Перед тем как уйти, вытер тыльной стороною ладони струившийся пот и заставил себя оглянуться. Весь окоем разделился на половины. В одной колыхалось от края до края расплывшейся акварелью зеленое листвие, перерезанное сияньем берез и, внутри него, плавно изогнутой речкой, всю другую половину заполнило Медное озеро. И лодка, как прежде, плыла в рябом купоросовом зеркале.
И там, где листвие изгибами сливалось с кромкой воды, проступила знакомая мне лужайка. На ней путеводный ветер, успевший уже протянуться сквозь обе мои непрожитые жизни, кусочек огня оторвал от костра и чиркнул им по траве. Осветились кусты, грозно шевелившиеся всеми своими ветвями. Теперь они были похожи на косматых зверей со вздыбленной шерстью, стоящих, опустив головы, на задних лапах за спинами моих друзей. Взметнулись мертвые запахи сигаретного дыма, чьи-то приглушенные голоса, отблески изумрудных бутылок. Оживить их не удавалось. Я был далеко.
От ветра глаза стали слезиться, и я наконец разглядел – сквозь слезы всегда виднее – среди расплывавшихся неопалимых кустов красно-белый квадратик клеенки, себя, свое одиночество, которое, точно побитая собака, крутилось рядом, заглядывая в глаза мне, и всех своих близких – даже тех, кого не было с нами тогда, – с поднятыми стаканами в руках.
Лиц их уже было не разобрать. Но я знал, что сейчас они справляют поминки. Поминки по мне. И свет понемногу уходил.
Женщина с искрящимся нимбом мошкары над головой сидела отдельно, обхватив руками лицо. И я знал, что большеголовый ребенок, которого никогда не увижу, растет в ее теле.
Лето
Сизое пятно, проступившее прямо над луною, стремительно разрасталось, темнело, превращалось из безобидной тучи в распростертые крылья черного архангела. Крылья вздымались и опускались снова, разгоняли в асфальте расплющенные вееры горячих пальмовых теней, все плотней накрывали своим серебристым исподом город, застывший в изнеможении от духоты.

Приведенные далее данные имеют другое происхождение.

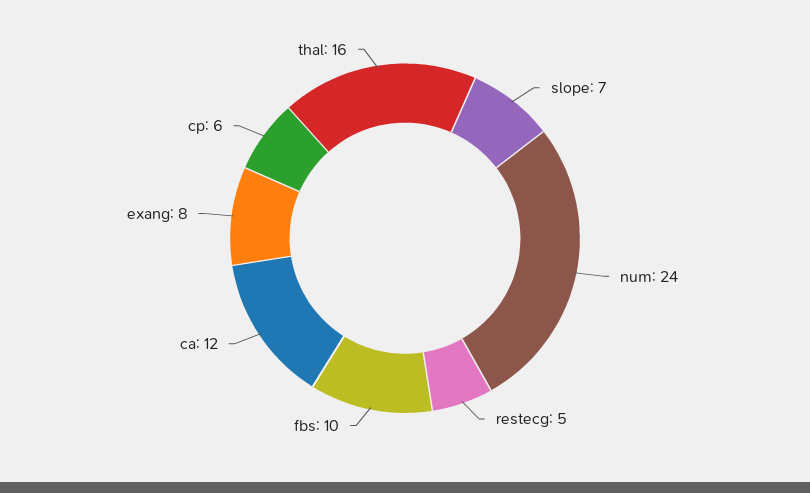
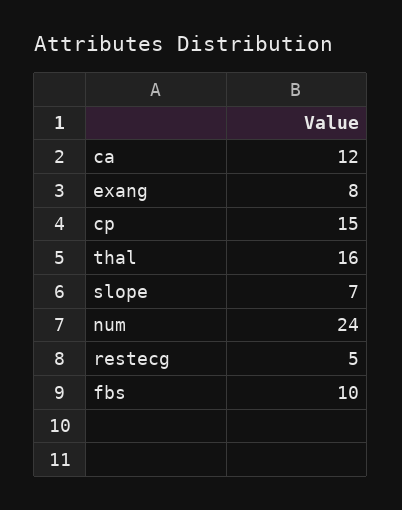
  {
    "slope": 7,
    "num": 24,
    "restecg": 5,
    "fbs": 10,
    "ca": 12,
    "exang": 8,
-   "cp": 6,
+   "cp": 15,
    "thal": 16
  }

Ветер к земле прижимал налитую грозным шуршанием плоскую крышу. До блеска вылизывал сотней шершавых своих языков. Бормотал заклинанья, обсасывал, одну за другою, каждую из мерцавших антенн. Тщательно, чтоб ни единой частицы грязи, принятой из эфира, на них не осталось, вытирал обрывками мокрых газет. И осипшие птицы воздуха, раскрыв свои длинные клювы, носились между хлопающими газетными листами.
Светопреставление началось ветвящимся спазмом в груди архангела, во взлохмаченной завязи между сросшихся крыльев. Небосвод раскололся беззвучно на две неравные части, и молниеносная трещина впилась острым концом в далекие болота.